Scope of Authority of the Physical Therapist Assistant to Assist the Physical Therapist with Functional Capacity Evaluations

Board Conclusions

    • An FCE must be performed by the PT.
    • Before proceeding with an FCE, the PT must assess the patient’s medical condition and whether the tests can be performed without further injury to the patient.
    • A PTA can utilize a form to ask a patient questions regarding medical history, incidents of pain or dysfunction and work history.
    • If a standard form is used to obtain responses from each patient to basic questions, a PT must ask any questions generated by the patient’s responses to the basic questions.
    • When assisting with the performance of an FCE, a PTA cannot perform tests of cardiovascular or pulmonary capacity, observations of integumentary changes, or assessments of musculoskeletal or neuromuscular function.
    • An appropriately trained PTA may perform objective tests and measures related to strength and lifting and range of motion.
    • A PTA can determine whether a patient is performing a test in a safe and correct manner.
    • A PT must make all observations that require an evaluation or determination, including whether a task can be performed in the workplace, at what level a task can be performed, or how long the task can be performed.
    • Any observations made by a PTA should be reported to the supervising PT.
    • A PTA must document in the patient record all procedures performed by the PTA.

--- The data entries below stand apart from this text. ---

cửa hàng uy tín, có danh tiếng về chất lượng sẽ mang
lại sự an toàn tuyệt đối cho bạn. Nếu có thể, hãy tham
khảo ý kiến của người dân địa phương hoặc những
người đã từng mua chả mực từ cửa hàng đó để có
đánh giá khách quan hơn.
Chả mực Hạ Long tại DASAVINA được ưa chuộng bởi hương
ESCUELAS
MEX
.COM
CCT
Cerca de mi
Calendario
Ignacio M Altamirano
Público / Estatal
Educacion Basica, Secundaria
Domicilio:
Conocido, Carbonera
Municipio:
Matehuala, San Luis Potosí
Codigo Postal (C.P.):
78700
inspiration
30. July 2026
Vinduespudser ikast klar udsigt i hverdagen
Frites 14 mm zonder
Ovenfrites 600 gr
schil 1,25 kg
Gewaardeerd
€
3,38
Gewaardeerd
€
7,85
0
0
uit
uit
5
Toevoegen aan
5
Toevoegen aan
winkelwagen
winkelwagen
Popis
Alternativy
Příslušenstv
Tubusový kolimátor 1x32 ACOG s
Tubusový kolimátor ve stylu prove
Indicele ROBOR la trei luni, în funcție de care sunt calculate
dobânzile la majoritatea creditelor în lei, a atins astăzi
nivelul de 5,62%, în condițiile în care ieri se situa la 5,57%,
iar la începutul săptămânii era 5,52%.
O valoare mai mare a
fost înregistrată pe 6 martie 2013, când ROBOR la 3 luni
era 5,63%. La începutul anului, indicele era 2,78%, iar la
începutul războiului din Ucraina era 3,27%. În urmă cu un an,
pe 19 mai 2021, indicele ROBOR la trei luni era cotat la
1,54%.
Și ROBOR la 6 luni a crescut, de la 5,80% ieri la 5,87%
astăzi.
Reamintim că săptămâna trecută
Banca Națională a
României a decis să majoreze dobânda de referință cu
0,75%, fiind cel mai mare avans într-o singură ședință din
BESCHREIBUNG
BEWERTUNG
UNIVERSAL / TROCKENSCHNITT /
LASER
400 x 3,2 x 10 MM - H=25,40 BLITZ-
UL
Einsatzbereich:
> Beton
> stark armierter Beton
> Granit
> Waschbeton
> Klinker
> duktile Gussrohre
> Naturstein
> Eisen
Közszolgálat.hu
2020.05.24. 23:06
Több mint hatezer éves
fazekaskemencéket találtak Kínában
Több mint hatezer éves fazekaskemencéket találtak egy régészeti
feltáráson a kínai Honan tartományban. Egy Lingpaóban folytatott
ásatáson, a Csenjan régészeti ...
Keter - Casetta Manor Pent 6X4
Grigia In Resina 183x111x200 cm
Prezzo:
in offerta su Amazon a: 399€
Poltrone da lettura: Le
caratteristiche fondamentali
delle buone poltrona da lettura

Position Statement – North Carolina Board of Physical Therapy Examiners

Adopted – December 2, 2004

Reviewed – September 23, 2010, June 17, 2015

Utilization of the Physical Therapist Assistant to Assist the Physical Therapist With Patient Screens

It is the position of the North Carolina Board of Physical Therapy Examiners that the physical therapist assistant (PTA) is qualified and permitted by the North Carolina Physical Therapy Practice Act to assist the physical therapist (PT) with the performance of patient screens. A physical therapist assistant may not perform screens independently. The following assumptions support this position:

  • The physical therapist retains the ultimate responsibility for the provision of physical therapy services.
  • The purpose of a screen is to determine if an examination of a patient by a physical therapist is indicated.
  • Screens may be either “hands-on” or “hands-off” procedures.
  • The physical therapist should only delegate aspects of a patient screen that are appropriate to the assistant’s education, experience, knowledge, and skill according to the guidelines identified herein under: Delegation and Supervision.
  • The physical therapist assistant may participate in the collection of data. It is the responsibility of the physical therapist to interpret the data.
  • The physical therapist assistant may review the patient medical record to gather information to assist the physical therapist with the screen.
  • The physical therapist assistant should never make a determination whether the patient needs to be seen by a physical therapist or another healthcare professional.